Musnad Ahmad
Musnad Ahmad 499
J’ai dit à ‘Uthmân : Qu’est-ce qui vous a portés à aller vers la sourate Al-Anfâl, qui fait partie des Mathânî, et vers la sourate Barâ’a, qui fait partie des Mi’în, puis à les joindre l’une à l’autre, sans écrire entre elles la ligne « Au nom d’Allah, le Tout Miséricordieux, le Très Miséricordieux », et à la mettre parmi les sept longues ? Qu’est-ce qui vous a portés à cela ?

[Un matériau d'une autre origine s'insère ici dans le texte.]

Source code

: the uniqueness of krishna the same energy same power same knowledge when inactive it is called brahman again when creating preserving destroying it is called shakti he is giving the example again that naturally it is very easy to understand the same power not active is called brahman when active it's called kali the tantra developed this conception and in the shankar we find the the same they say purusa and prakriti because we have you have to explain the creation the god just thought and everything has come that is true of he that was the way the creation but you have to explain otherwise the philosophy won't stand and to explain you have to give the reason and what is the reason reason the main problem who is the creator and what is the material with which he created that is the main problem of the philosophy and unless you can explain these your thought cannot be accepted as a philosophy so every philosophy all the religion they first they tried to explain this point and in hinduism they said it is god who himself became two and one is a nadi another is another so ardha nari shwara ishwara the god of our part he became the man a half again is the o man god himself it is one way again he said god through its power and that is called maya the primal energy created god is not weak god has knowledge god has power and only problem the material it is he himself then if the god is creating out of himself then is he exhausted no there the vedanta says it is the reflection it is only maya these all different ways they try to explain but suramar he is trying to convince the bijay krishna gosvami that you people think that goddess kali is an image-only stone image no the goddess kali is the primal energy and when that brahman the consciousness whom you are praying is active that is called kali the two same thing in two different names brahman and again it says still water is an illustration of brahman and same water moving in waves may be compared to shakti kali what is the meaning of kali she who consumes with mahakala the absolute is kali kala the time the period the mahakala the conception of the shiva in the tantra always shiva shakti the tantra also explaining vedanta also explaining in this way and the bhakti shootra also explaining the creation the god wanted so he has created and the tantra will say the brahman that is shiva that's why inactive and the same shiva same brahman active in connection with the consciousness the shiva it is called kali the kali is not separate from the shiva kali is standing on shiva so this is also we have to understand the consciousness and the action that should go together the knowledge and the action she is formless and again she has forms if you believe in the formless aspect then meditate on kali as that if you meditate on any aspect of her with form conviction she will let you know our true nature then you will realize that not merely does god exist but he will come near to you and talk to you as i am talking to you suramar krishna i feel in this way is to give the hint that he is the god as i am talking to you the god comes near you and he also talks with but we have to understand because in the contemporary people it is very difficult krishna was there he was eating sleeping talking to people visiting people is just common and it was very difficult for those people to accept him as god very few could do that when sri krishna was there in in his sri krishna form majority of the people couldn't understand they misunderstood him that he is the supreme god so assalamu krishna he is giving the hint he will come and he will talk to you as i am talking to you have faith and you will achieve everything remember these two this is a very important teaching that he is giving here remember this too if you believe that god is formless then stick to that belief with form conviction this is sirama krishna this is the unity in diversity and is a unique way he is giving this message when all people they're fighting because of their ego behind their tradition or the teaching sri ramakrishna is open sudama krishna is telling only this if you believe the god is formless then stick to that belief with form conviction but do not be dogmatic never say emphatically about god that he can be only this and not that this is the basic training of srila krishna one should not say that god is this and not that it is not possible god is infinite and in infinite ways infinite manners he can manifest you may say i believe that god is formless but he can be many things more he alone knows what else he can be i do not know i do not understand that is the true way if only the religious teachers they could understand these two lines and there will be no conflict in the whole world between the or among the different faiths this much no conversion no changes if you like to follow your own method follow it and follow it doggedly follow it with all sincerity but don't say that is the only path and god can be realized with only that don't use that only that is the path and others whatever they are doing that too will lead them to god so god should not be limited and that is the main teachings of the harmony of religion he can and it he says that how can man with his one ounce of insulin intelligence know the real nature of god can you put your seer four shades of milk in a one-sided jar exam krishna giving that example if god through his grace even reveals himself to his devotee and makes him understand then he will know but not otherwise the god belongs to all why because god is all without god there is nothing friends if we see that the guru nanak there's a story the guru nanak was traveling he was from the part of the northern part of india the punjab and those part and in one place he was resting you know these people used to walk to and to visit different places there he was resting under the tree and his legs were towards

Il dit : Il arrivait au Messager d’Allah, que la prière d’Allah et son salut soient sur lui, qu’un temps s’écoule alors que descendaient sur lui des sourates nombreuses, et lorsqu’on faisait descendre sur lui quelque chose, il appelait l’un de ceux qui écrivaient pour lui et disait : « Mettez ceci dans la sourate où il est mentionné ceci et cela », et lorsque des versets descendaient sur lui, il disait : « Mettez ces versets dans la sourate où il est mentionné ceci et cela », et lorsque descendait sur lui un verset, il disait : « Mettez ce verset dans la sourate où il est mentionné ceci et cela ». La sourate Al-Anfâl faisait partie des premières révélées à Médine, et la sourate Barâ’a faisait partie des dernières révélées du Coran. Son histoire ressemblait à son histoire, et nous avons pensé qu’elle en faisait partie. Puis le Messager d’Allah, que la prière d’Allah et son salut soient sur lui, fut rappelé sans nous avoir expliqué qu’elle en faisait partie. C’est pour cette raison que je les ai jointes l’une à l’autre, que je n’ai pas écrit entre elles la ligne « Au nom d’Allah, le Tout Miséricordieux, le Très Miséricordieux », et que je l’ai mise parmi les sept longues.